The prefrontal cortex and hippocampus increased in size by only 2% or 3%, but that was enough to offset the steady shrinkage doctors expected to see over the same period.
"It may sound like a modest amount but that's actually like reversing the age clock by about one to two years," said Professor Kirk Erickson, a neuroscientist at the University of Pittsburgh.
"While the brain is shrinking, we actually saw not a levelling out but an increase in the size of these regions. It was better than before we started the study."
People who took part in the study scored higher on spatial memory tests, and some reported feeling more mentally alert, according to Erickson. "They feel better, they feel as if the fog has lifted. Anecdotally, it seems to benefit these cognitive functions," he said.
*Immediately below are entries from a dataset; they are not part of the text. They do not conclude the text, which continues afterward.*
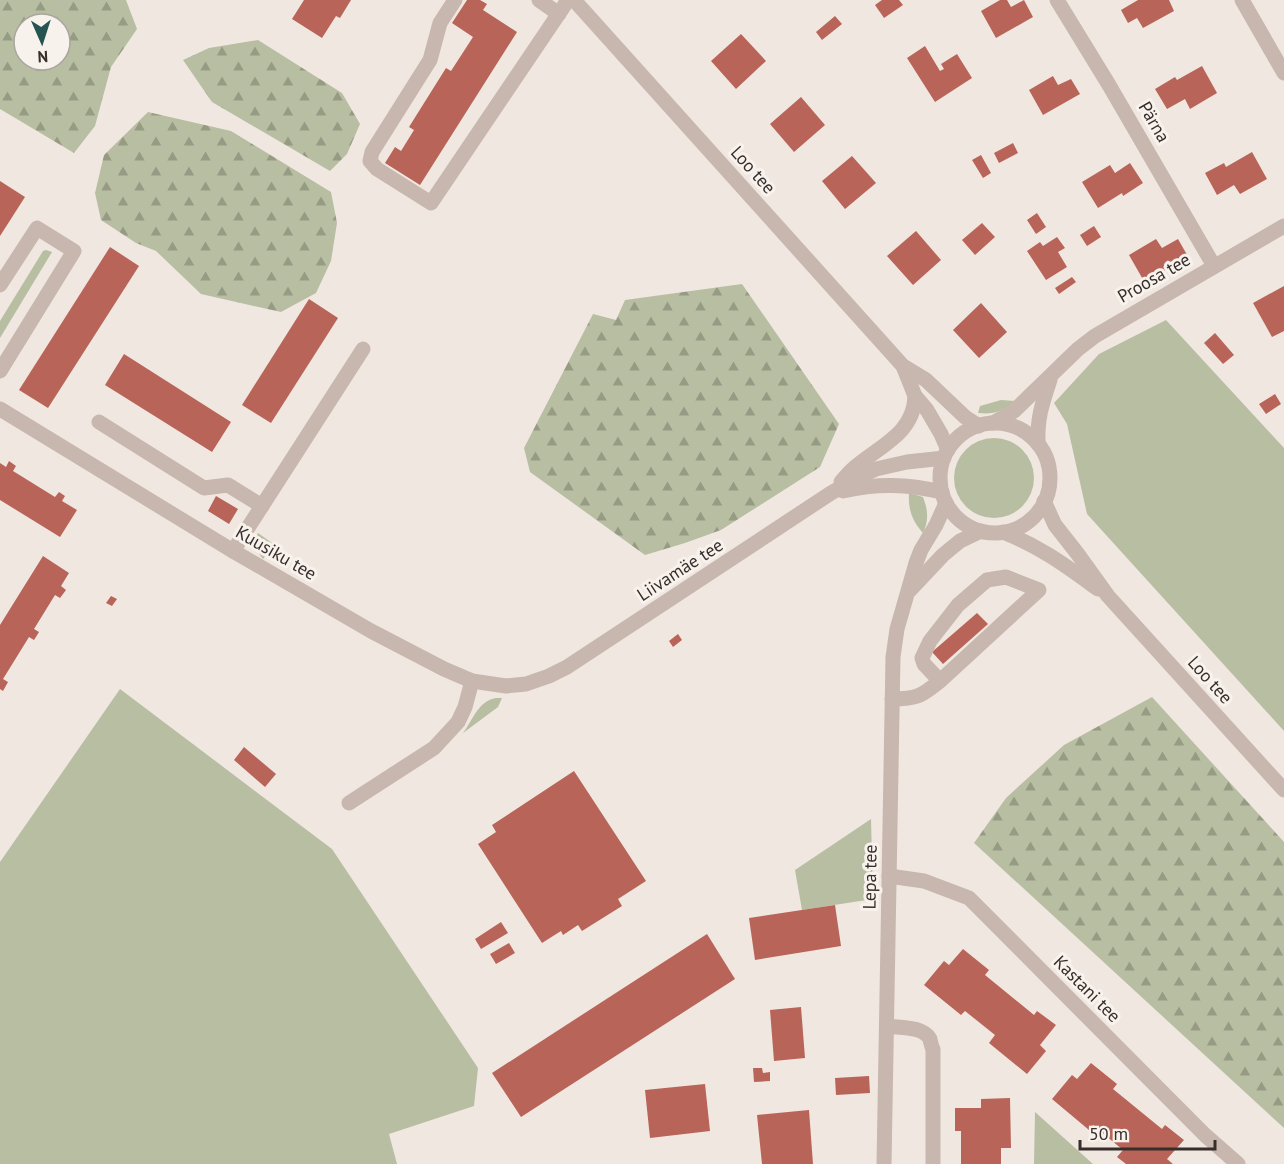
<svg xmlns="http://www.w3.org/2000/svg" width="1284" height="1164" font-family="'PT Sans',sans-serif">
<defs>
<pattern id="forest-firs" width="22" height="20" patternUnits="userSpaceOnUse" patternTransform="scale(1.5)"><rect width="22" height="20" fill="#b8bea2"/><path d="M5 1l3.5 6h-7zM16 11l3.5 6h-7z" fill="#969b84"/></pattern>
</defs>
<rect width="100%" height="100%" fill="#f1e7e1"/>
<!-- green -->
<g fill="#b8bea2">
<polygon points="46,250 52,252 0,338 0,321 43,251"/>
<polygon points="1166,320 1284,448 1284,731 1087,514 1067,424 1054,403 1099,354"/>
<path d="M1001,400L1015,401C1004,411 993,415 978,413L980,406Z"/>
<circle cx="994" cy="478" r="40"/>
<path d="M909,493L923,497C928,510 929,520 923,533C912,521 908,509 909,493Z"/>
<path d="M258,533L272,543V547L263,559C256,550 253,543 258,533Z"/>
<polygon points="120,689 332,849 478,1068 474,1106 389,1134 397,1164 0,1164 0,862"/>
<path d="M496,698H502L498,707L463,733C473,720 478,701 496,698Z"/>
<polygon points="871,819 873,899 802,910 795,870"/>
<polygon points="1035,1112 1093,1164 1034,1164"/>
</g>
<!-- forest -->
<g fill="url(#forest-firs)" fill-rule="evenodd">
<path d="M0,0H126L137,29L111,67L95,126L74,153L0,109ZM24,24H60V60H24Z"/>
<polygon points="258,40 342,93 360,124 347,154 330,171 212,102 183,60 209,48"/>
<polygon points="148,112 231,131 331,192 337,223 331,261 316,293 281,312 201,294 156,251 136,243 101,220 95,193 104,155"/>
<polygon points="742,284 839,424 820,467 721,530 685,543 645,555 530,472 524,448 593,314 616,320 625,300"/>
<polygon points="1152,697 1284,842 1284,1128 974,843 1006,798 1064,745"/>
</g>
<!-- building -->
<g fill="#b86458">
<polygon points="304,0 351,0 340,18 336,16 322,38 292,19"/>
<polygon points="467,0 480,0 487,4 483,10 517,32 420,185 385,163 395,147 401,151 414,130 409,127 446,68 451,71 473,37 452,23"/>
<polygon points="882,0 899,0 903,5 884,18 875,5"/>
<polygon points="1000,0 1007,0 1011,7 1024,0 1033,17 996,38 981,11"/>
<polygon points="1138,0 1169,0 1174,11 1143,28 1137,18 1128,23 1121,10"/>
<polygon points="835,16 842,24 822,40 816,32"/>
<polygon points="741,34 766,61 736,89 711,61"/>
<polygon points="925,46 940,71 944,69 941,64 957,54 972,78 935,102 907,58"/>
<polygon points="1202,66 1217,93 1190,109 1185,99 1167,109 1155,89 1175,77 1177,80"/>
<polygon points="1053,76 1058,85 1071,79 1080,94 1043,115 1029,90"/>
<polygon points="801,97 825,125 794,152 770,124"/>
<polygon points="1013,143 1018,153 999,163 994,153"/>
<polygon points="1252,152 1267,179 1240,194 1234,185 1217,195 1205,173 1224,163 1226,167"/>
<polygon points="981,155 991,173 983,178 972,160"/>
<polygon points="852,156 876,183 845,209 822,181"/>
<polygon points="1130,163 1143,183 1123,196 1122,193 1098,208 1082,182 1110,165 1115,173"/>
<polygon points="0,181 25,197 0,236"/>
<polygon points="1037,213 1046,227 1036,234 1027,220"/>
<polygon points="982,223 995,237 975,255 962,240"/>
<polygon points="1094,226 1101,237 1087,246 1080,235"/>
<polygon points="916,231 941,260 913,285 887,256"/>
<polygon points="1057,237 1065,248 1058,252 1067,267 1046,280 1027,251 1040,242 1043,246"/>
<polygon points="1156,239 1162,248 1178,239 1190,260 1171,271 1170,268 1145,283 1129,255"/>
<polygon points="110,247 139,266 48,408 19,390"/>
<polygon points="1072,277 1076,282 1059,294 1055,288"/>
<polygon points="1284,286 1284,331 1272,337 1253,303"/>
<polygon points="309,299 338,318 271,423 242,405"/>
<polygon points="981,303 1007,332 979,358 953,330"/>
<polygon points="1215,333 1234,355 1223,364 1204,343"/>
<polygon points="124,354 231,422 212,452 105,385"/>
<polygon points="1275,394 1281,404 1266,414 1259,404"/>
<polygon points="9,461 16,466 13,471 55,497 59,492 65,496 62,501 77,510 60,537 0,500 0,463 6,467"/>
<polygon points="216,496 238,509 229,524 208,511"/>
<polygon points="43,556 69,573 61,586 66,590 60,598 55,595 34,629 39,632 34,640 29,637 3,679 8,682 3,691 0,689 0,625"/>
<polygon points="111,596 117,599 112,606 106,603"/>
<polygon points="977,613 988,624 943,664 932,652"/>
<polygon points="678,634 682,640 673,647 669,641"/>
<polygon points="244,747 276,774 265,787 234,760"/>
<polygon points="574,771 646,881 618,899 622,906 582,931 578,925 563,935 561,931 542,943 478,844 496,832 492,825"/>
<polygon points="835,905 841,946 755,960 749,918"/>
<polygon points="501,922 508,933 481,949 475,939"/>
<polygon points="707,934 735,979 521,1117 492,1073"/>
<polygon points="509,943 515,953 496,964 490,954"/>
<polygon points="963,949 989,970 985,975 1034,1015 1037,1011 1056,1025 1040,1045 1046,1051 1027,1074 989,1043 995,1035 965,1011 961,1015 924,985 944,961 949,965"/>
<polygon points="801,1007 805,1058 774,1061 770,1010"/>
<polygon points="1091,1063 1117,1084 1113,1089 1162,1129 1165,1125 1184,1140 1167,1159 1173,1164 1126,1164 1117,1157 1123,1150 1093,1125 1089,1130 1052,1099 1072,1075 1077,1079"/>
<polygon points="753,1068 762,1068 763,1073 770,1072 770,1081 754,1082"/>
<polygon points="869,1076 870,1093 836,1095 835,1078"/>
<polygon points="705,1084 710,1131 650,1138 645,1090"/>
<polygon points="1010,1098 1011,1148 1001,1148 1001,1164 961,1164 961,1131 955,1131 955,1108 981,1108 981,1099"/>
<polygon points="809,1110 813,1164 762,1164 757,1115"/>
</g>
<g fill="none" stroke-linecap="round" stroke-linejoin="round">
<!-- minor -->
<g stroke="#c8b7ae" stroke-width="15">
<polyline points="455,0 440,23 430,60 372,152 370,161 377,169 431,203 568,0"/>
<polyline points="539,0 559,14"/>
<polyline points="574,0 903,366 926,380 965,417 979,426"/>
<polyline points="1057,0 1109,85 1214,266"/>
<polyline points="1242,0 1284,73"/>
<polyline points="0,285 37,228 74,251 0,371"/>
<polyline points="903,366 915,396 927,410 941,434 948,450"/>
<polyline points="0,409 233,551 371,631 444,669 472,681 506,686 526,684 549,676 567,667 831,493 861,476 876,469 907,462 944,458"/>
<polyline points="99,422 204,488 228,485 262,506"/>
<polyline points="993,423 1014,411 1078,349 1095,336 1284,226"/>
<circle cx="995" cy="478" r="55"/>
<path d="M1038,444C1037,418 1042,404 1050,380"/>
<path d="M841,482C845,477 849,472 854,468C879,446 914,434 915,396"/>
<path d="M843,491C878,483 907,484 942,492"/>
<polyline points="1044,501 1055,525 1077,553 1108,596 1284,790"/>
<path d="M1003,532C1041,547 1066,566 1098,589"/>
<polyline points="233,551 363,349"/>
<polyline points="910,590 943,555 960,541 981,531"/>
<path d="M892,699C918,699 921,696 940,681L1039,590L1006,577L987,580L958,605L930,641L922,658L924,664L940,681"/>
<polyline points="349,803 434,748 458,722 465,707 472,681"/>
<polyline points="889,876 924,881 969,898 1205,1135 1238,1164"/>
<path d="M887,1026C900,1028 923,1026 930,1039C930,1040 932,1048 933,1049V1164"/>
<polyline points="884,1164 893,657 897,629 916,563 921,550 936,525 946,503"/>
</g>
</g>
<g text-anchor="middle" stroke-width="6" stroke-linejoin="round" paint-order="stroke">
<!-- street labels -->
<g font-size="18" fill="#372e2b" stroke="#f8f2ed">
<text transform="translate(1154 122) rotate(60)" y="6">Pärna</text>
<text transform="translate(753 170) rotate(48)" y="6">Loo tee</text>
<text transform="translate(1154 278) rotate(-30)" y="6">Proosa tee</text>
<text transform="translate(276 553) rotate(30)" y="6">Kuusiku tee</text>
<text transform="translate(680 570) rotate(-33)" y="6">Liivamäe tee</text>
<text transform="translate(1210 680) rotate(48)" y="6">Loo tee</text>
<text transform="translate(870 877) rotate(-89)" y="6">Lepa tee</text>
<text transform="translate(1087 989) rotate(45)" y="6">Kastani tee</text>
</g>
</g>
<!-- north arrow -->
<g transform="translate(42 42) rotate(177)"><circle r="28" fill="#f8f2ed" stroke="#aba49f" stroke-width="1.5"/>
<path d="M0-4.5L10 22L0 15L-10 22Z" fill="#265451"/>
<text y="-9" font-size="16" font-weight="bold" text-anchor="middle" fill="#372e2b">N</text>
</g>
<!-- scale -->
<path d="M1080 1140v9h135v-9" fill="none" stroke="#372e2b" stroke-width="3"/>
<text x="1089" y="1140" font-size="18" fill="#372e2b" stroke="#f8f2ed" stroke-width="4.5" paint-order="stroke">50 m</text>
</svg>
Erickson recruited more than 100 adults who confessed to doing little if any exercise in their daily lives. Half were randomly assigned to walk for 30 to 45 minutes three days a week. The rest spent a similar amount of time doing stretching exercises.
Medical scans showed minor increases in the two brain regions in both groups. But the effect was greater in the walkers, Erickson said at the annual meeting of the American Association for the Advancement of Science.
"With modest amounts of exercise, we were able to increase the size of these structures that typically deteriorate and precede the cognitive complaints that often come in late adulthood," Erickson said.
"You don't need highly vigorous physical activity to see these effects. People are misled to believe they need years of vigorous physical exercise. But it only needs to be moderate, and not even for that long.
"The results suggest that brain and cognitive function of the older adults remain plastic and highly malleable. There is not this inevitable decline that we used to think it was."
Scientists are unsure what changes in the brain underpin the increases in size of the two regions, or how long the improvements last. Exercise is unlikely to stave off the brain's decline for long, but it could delay the inevitable decline and slow the onset of dementia.
There is a desperate need for any approach that could slow the rising epidemic of dementia. An estimated 44.4 million people now have dementia worldwide, and that number is expected to reach 75.6 million in 2030, according to figures from Alzheimer's Disease International.
Erickson said: "The prefrontal cortex is involved in a lot of higher-level cognitive functions and the hippocampus is involved in memory formation. And when it shrinks, it leads to Alzheimer's disease and dementias.
"If we measured these people for a long period of time, we'd probably be slowing the decline rather than completely mitigating it. But it might slow it down for a long period of time. We cannot say it's the magic-bullet cure for Alzheimer's. There isn't one."